Almost perversely, MoMA has programmed this short film program in increasing order of accessibility, starting with the most demanding selection, Apichatpong Weerasethakul’s narrative-free Letter to Uncle Boonmee. For hardcore cineastes, this might be the biggest draw, serving as an impressionistic prelude to his Palme d’Or winning narrative feature Uncle Boonmee Who Can Recall Past Lives, which screens at the upcoming New York Film Festival. Consisting of long artful tracking shots of Weerasethakul’s provincial quarters, it might baffle more literal minded audiences. After all, the house is not Boonmee’s. It does not even look similar, according to Weerasethakul’s voice-over, but it is still a house in a hardscrabble “peasant” community, so it evidently brings the filmmaker’s uncle to mind.
At least, Tsai Ming-liang’s Madam Butterfly has an identifiable narrative structure, but the great Taiwanese auteur’s deliberate pacing and intimate close-ups may tire viewers acclimated to Michael Bay-style filmmaking. A radical recasting of the Puccini story, we watch as a woman deals with the abandonment of her lover in a Kuala Lumpur bus station. However, for those with grown-up sensibilities, Pearlly Chua’s largely improvised performance is quite affecting.
It is quite a statement to say Jia Zhangke’s contribution has one of the stronger narrative drives of the program, but there it is. His eloquent Cry Me a River is sort of a fifteen minute crystallization of The Big Chill, without the now clichéd reliance on classic rock to set the mood. Four former classmates have returned to Suzhou to celebrate their former professor’s birthday, but they are really there to reconnect with old flames.
Though inspired by Fei Mu’s Spring in a Small Town, even viewers familiar with the pre-PRC classic (banned after 1949 for being insufficiently political) might not automatically recognize it as such. However, both involve former lovers coming together after a long separation to come to terms with their regrets.
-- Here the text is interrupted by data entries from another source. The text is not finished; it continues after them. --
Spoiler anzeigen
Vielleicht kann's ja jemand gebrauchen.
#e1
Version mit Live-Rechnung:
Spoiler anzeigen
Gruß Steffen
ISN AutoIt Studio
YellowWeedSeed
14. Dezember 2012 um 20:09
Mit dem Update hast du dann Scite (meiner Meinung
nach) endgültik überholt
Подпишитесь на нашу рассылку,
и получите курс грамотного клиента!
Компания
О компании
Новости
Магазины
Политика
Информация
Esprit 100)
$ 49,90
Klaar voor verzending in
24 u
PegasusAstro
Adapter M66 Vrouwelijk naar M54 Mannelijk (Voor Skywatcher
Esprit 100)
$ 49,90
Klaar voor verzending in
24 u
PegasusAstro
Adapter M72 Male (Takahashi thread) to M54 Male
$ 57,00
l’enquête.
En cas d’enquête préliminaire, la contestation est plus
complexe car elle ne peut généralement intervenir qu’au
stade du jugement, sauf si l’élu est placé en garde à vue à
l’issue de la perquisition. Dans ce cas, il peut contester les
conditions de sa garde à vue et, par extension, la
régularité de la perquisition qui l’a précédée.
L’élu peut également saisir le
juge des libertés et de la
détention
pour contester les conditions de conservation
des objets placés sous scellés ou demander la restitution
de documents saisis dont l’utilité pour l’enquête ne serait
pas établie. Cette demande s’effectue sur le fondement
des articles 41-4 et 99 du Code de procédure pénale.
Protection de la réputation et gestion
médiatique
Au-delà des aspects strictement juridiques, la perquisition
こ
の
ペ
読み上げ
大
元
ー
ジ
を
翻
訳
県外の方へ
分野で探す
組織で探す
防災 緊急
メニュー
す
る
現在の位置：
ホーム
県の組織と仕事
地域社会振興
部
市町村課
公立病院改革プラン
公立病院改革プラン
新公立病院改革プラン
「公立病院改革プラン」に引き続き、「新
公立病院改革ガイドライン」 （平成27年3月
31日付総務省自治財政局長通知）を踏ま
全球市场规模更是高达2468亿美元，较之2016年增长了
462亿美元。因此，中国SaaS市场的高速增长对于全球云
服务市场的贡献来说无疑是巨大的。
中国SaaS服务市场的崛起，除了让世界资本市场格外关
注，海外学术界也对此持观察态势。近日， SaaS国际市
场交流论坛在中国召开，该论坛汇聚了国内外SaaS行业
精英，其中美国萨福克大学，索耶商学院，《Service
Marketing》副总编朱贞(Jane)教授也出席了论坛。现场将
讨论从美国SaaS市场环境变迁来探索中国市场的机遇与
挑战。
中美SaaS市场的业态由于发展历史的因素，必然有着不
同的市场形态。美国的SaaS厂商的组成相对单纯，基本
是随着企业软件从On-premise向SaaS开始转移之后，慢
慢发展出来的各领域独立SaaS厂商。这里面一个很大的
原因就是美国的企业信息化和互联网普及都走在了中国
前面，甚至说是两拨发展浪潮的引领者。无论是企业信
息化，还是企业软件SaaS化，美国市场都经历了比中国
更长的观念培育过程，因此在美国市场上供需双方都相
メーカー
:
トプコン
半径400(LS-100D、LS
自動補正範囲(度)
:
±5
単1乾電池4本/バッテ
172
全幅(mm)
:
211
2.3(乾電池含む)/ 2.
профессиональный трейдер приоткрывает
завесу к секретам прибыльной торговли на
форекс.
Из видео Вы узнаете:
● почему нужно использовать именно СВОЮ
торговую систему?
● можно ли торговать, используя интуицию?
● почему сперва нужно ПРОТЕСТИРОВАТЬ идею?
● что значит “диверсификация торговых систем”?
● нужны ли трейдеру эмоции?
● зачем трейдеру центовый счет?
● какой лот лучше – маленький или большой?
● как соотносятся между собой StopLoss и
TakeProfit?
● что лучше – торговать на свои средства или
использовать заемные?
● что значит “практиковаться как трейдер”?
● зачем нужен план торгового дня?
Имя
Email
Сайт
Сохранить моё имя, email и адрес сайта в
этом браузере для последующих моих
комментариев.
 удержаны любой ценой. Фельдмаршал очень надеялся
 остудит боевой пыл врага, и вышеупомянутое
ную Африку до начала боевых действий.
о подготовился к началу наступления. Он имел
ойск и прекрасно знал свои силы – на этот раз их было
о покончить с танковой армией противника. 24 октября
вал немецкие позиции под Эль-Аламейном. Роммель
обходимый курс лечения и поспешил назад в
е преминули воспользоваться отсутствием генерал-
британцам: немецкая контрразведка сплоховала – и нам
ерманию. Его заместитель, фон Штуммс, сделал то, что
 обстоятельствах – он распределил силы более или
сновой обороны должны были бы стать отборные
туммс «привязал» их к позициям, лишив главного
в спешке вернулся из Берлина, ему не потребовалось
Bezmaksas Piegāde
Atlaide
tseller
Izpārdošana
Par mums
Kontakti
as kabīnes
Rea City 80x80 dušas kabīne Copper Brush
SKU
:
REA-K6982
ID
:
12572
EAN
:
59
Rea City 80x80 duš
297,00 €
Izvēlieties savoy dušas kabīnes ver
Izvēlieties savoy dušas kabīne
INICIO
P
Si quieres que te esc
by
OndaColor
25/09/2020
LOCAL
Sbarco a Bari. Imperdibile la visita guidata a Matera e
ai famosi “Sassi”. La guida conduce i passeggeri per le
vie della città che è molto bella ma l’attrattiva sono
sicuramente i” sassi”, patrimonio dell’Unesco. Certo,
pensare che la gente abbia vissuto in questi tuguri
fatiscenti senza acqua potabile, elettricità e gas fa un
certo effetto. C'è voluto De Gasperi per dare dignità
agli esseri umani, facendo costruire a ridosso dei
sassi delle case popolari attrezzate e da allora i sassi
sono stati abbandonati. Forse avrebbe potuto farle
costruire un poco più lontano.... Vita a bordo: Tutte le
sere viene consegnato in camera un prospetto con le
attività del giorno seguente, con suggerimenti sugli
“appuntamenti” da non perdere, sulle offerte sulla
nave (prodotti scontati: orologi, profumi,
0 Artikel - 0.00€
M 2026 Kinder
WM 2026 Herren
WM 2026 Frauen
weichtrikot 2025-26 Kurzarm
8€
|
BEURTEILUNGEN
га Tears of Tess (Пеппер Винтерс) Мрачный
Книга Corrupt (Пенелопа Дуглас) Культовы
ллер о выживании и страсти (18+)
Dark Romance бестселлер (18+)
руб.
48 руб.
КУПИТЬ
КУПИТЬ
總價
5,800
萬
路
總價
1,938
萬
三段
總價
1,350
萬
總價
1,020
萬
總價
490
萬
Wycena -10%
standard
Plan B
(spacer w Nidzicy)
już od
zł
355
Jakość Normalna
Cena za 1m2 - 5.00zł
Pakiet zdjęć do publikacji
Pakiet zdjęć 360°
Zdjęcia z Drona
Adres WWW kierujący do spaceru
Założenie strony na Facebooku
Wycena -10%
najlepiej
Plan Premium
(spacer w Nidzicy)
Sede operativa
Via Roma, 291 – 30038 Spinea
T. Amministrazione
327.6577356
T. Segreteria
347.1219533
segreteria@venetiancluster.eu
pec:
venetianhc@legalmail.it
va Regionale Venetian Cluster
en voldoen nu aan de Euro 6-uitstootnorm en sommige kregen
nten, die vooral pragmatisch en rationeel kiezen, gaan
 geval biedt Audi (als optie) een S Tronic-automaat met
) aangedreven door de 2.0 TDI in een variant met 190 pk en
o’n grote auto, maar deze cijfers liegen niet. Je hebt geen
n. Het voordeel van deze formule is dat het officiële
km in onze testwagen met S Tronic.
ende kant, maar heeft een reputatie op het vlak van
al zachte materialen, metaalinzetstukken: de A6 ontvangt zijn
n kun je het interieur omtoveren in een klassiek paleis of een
It is one of his more elegant films, again distinguished by a moving performance by his frequent muse, the lovely Zhao Tao.
Unfortunately, many of those who walked out during the first two films Friday night would probably have enjoyed Hong Sang-soo’s Lost in the Mountains had they stayed. Like River, Lost also involves former students visiting their ex-professor, but Misook was amorously involved with the married man. Returning on a spur of the moment visit, she is appalled to discover her best friend Jin-young has taken up with the old lecher. Not thinking clearly, she proceeds to drag another former lover in to the awkward reunion.
Often very witty in a truthful, cutting way, Lost is a film general audiences can easily relate to. In addition to being cute, Yumi Jung is convincingly over-wrought but also quite funny as Misook. Indeed, it is a fine comedic-dramatic ensemble piece, nicely turned by its four principals.
All four directors are important filmmakers and each selection is a noteworthy film. However, the program order should have been reversed. While Lost is a thoroughly satisfying film and River has a strange quiet power of its own, Letter is a tough sell to all except true film fest diehards. Well worth checking out and sticking with, the ContemporAsian shorts screen at MoMA through Thursday (9/16).